== THE PROBLEM ==
Each and every line of the data must appear exactly as given.

Document layout detection data:

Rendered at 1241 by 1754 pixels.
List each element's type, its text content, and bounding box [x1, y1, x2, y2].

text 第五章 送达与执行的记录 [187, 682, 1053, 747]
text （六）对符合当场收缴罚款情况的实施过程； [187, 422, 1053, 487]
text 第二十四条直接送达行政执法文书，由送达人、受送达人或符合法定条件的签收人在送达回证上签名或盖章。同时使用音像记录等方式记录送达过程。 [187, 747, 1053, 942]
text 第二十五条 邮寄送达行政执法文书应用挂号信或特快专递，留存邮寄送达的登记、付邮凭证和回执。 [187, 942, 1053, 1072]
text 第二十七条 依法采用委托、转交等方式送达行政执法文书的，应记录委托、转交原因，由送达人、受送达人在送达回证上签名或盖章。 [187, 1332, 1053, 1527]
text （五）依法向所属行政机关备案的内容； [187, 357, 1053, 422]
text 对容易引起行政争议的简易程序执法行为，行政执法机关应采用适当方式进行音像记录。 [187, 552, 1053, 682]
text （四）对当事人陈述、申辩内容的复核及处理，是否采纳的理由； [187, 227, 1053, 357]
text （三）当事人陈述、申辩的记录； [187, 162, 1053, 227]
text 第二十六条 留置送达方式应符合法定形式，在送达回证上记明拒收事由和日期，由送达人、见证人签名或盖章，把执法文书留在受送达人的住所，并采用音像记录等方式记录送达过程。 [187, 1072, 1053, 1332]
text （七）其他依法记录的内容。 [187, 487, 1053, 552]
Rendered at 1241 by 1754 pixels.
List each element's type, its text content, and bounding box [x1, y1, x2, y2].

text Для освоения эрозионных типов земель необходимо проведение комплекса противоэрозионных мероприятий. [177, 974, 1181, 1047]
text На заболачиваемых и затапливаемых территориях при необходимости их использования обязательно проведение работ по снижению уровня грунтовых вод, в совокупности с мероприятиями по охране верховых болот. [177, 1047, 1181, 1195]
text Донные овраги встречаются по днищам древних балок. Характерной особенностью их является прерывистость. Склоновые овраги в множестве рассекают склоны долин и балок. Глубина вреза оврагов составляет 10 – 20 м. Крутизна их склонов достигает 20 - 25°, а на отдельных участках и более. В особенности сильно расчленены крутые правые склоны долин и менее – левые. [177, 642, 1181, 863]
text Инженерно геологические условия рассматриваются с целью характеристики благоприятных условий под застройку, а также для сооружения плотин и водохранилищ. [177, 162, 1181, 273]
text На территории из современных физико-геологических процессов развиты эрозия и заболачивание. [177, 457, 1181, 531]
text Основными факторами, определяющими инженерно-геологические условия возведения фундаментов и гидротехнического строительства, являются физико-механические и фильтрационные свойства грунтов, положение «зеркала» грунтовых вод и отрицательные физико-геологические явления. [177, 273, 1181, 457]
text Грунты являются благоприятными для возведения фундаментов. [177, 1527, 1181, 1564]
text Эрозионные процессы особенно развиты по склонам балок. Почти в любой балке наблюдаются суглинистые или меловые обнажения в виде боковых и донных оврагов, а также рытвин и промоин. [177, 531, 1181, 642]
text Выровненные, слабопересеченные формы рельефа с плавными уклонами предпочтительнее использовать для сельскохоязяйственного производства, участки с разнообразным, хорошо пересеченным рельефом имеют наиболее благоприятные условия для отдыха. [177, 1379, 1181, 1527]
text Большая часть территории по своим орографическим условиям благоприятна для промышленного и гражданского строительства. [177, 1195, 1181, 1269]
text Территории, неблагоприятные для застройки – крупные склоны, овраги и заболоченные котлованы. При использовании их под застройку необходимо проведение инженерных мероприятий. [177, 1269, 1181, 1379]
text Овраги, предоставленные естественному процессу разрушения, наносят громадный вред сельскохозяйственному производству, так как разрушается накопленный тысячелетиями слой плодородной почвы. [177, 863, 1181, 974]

== WORKED SOLUTION ==
Rendered at 1241 by 1754 pixels.
List each element's type, its text content, and bounding box [x1, y1, x2, y2].

text 第五章 送达与执行的记录 [187, 682, 1053, 747]
text （六）对符合当场收缴罚款情况的实施过程； [187, 422, 1053, 487]
text 第二十四条直接送达行政执法文书，由送达人、受送达人或符合法定条件的签收人在送达回证上签名或盖章。同时使用音像记录等方式记录送达过程。 [187, 747, 1053, 942]
text 第二十五条 邮寄送达行政执法文书应用挂号信或特快专递，留存邮寄送达的登记、付邮凭证和回执。 [187, 942, 1053, 1072]
text 第二十七条 依法采用委托、转交等方式送达行政执法文书的，应记录委托、转交原因，由送达人、受送达人在送达回证上签名或盖章。 [187, 1332, 1053, 1527]
text （五）依法向所属行政机关备案的内容； [187, 357, 1053, 422]
text 对容易引起行政争议的简易程序执法行为，行政执法机关应采用适当方式进行音像记录。 [187, 552, 1053, 682]
text （四）对当事人陈述、申辩内容的复核及处理，是否采纳的理由； [187, 227, 1053, 357]
text （三）当事人陈述、申辩的记录； [187, 162, 1053, 227]
text 第二十六条 留置送达方式应符合法定形式，在送达回证上记明拒收事由和日期，由送达人、见证人签名或盖章，把执法文书留在受送达人的住所，并采用音像记录等方式记录送达过程。 [187, 1072, 1053, 1332]
text （七）其他依法记录的内容。 [187, 487, 1053, 552]
Rendered at 1241 by 1754 pixels.
List each element's type, its text content, and bounding box [x1, y1, x2, y2].

text Для освоения эрозионных типов земель необходимо проведение комплекса противоэрозионных мероприятий. [177, 974, 1181, 1047]
text На заболачиваемых и затапливаемых территориях при необходимости их использования обязательно проведение работ по снижению уровня грунтовых вод, в совокупности с мероприятиями по охране верховых болот. [177, 1047, 1181, 1195]
text Донные овраги встречаются по днищам древних балок. Характерной особенностью их является прерывистость. Склоновые овраги в множестве рассекают склоны долин и балок. Глубина вреза оврагов составляет 10 – 20 м. Крутизна их склонов достигает 20 - 25°, а на отдельных участках и более. В особенности сильно расчленены крутые правые склоны долин и менее – левые. [177, 642, 1181, 863]
text Инженерно геологические условия рассматриваются с целью характеристики благоприятных условий под застройку, а также для сооружения плотин и водохранилищ. [177, 162, 1181, 273]
text На территории из современных физико-геологических процессов развиты эрозия и заболачивание. [177, 457, 1181, 531]
text Основными факторами, определяющими инженерно-геологические условия возведения фундаментов и гидротехнического строительства, являются физико-механические и фильтрационные свойства грунтов, положение «зеркала» грунтовых вод и отрицательные физико-геологические явления. [177, 273, 1181, 457]
text Грунты являются благоприятными для возведения фундаментов. [177, 1527, 1181, 1564]
text Эрозионные процессы особенно развиты по склонам балок. Почти в любой балке наблюдаются суглинистые или меловые обнажения в виде боковых и донных оврагов, а также рытвин и промоин. [177, 531, 1181, 642]
text Выровненные, слабопересеченные формы рельефа с плавными уклонами предпочтительнее использовать для сельскохоязяйственного производства, участки с разнообразным, хорошо пересеченным рельефом имеют наиболее благоприятные условия для отдыха. [177, 1379, 1181, 1527]
text Большая часть территории по своим орографическим условиям благоприятна для промышленного и гражданского строительства. [177, 1195, 1181, 1269]
text Территории, неблагоприятные для застройки – крупные склоны, овраги и заболоченные котлованы. При использовании их под застройку необходимо проведение инженерных мероприятий. [177, 1269, 1181, 1379]
text Овраги, предоставленные естественному процессу разрушения, наносят громадный вред сельскохозяйственному производству, так как разрушается накопленный тысячелетиями слой плодородной почвы. [177, 863, 1181, 974]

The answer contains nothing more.